* ACTIVITY
From the entries below, transcribe exactly the lines between the line holding "NOUVELLES ANALYSES D'EVALUATION" and the line holding "CONVECTANTES PAR LA", inclusive; skip all other lines.

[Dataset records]
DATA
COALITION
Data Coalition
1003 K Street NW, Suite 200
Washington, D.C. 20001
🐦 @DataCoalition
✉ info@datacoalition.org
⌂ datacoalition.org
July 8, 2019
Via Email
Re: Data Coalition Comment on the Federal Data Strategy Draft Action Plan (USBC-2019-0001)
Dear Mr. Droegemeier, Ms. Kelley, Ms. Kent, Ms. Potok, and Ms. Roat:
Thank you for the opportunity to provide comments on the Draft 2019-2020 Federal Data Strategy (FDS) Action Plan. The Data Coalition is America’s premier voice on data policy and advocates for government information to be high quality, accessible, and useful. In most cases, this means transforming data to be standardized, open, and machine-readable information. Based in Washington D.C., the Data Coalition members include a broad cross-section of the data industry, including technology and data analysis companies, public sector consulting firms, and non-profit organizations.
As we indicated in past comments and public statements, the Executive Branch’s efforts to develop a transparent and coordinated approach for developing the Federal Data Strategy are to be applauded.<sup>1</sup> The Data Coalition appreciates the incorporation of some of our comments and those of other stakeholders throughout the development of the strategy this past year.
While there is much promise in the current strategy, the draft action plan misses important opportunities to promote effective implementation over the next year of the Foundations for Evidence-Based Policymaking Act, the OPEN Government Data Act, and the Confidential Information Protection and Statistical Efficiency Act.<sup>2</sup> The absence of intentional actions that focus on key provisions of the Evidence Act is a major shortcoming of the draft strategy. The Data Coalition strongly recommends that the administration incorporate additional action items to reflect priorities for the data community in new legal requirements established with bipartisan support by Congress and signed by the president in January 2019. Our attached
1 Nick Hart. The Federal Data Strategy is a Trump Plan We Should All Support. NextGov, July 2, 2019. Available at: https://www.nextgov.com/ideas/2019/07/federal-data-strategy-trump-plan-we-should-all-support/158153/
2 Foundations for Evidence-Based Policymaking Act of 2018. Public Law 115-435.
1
...
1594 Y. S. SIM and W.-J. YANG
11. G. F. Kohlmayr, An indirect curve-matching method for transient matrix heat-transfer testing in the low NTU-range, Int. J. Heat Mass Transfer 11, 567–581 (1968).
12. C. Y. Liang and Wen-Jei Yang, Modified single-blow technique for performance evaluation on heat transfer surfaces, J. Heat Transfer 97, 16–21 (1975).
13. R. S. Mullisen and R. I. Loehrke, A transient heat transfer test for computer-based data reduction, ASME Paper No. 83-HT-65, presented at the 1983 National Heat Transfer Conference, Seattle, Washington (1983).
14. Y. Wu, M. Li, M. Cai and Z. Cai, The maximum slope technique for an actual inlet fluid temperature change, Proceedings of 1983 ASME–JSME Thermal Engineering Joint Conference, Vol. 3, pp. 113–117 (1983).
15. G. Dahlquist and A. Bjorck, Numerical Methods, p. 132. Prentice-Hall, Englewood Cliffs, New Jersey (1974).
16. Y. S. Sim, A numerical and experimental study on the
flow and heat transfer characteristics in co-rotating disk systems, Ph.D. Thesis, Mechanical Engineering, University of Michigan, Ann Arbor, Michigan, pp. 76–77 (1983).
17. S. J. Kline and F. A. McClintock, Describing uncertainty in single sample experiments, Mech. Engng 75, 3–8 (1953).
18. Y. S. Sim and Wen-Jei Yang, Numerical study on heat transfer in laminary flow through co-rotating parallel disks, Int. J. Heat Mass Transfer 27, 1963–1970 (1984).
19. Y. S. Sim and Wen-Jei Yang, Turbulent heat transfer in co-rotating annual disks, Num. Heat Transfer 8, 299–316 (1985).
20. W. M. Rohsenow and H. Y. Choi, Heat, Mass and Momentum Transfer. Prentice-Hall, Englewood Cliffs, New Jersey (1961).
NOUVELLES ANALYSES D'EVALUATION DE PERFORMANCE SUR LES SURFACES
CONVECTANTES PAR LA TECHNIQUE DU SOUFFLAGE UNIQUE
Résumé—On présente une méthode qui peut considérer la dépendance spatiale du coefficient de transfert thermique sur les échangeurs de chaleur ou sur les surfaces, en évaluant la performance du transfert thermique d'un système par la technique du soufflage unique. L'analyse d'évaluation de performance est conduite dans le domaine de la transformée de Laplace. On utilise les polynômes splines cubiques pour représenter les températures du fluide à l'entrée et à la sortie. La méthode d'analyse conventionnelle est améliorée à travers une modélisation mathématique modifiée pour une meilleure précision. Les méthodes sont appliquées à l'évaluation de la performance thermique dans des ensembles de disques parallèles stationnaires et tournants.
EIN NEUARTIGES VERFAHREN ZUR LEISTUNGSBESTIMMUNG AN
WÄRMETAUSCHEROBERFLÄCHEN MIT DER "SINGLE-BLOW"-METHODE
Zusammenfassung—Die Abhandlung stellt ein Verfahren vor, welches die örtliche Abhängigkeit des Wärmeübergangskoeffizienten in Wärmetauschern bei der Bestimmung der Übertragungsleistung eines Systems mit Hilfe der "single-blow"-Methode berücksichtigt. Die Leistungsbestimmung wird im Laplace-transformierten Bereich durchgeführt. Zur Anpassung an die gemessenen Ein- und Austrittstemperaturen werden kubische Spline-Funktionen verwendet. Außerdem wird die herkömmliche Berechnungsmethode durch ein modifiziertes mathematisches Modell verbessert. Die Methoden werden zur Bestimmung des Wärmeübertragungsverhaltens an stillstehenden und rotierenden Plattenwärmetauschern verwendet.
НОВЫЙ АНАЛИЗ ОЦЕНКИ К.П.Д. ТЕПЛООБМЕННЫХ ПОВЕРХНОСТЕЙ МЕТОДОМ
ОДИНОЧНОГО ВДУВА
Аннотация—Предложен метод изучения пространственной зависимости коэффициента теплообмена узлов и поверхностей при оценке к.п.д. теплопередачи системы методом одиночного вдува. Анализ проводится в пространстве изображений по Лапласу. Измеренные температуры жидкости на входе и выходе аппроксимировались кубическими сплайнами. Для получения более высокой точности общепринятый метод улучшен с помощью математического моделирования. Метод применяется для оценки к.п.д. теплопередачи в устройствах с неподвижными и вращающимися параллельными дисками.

* OUTPUT FOR THIS EXERCISE
NOUVELLES ANALYSES D'EVALUATION DE PERFORMANCE SUR LES SURFACES
CONVECTANTES PAR LA TECHNIQUE DU SOUFFLAGE UNIQUE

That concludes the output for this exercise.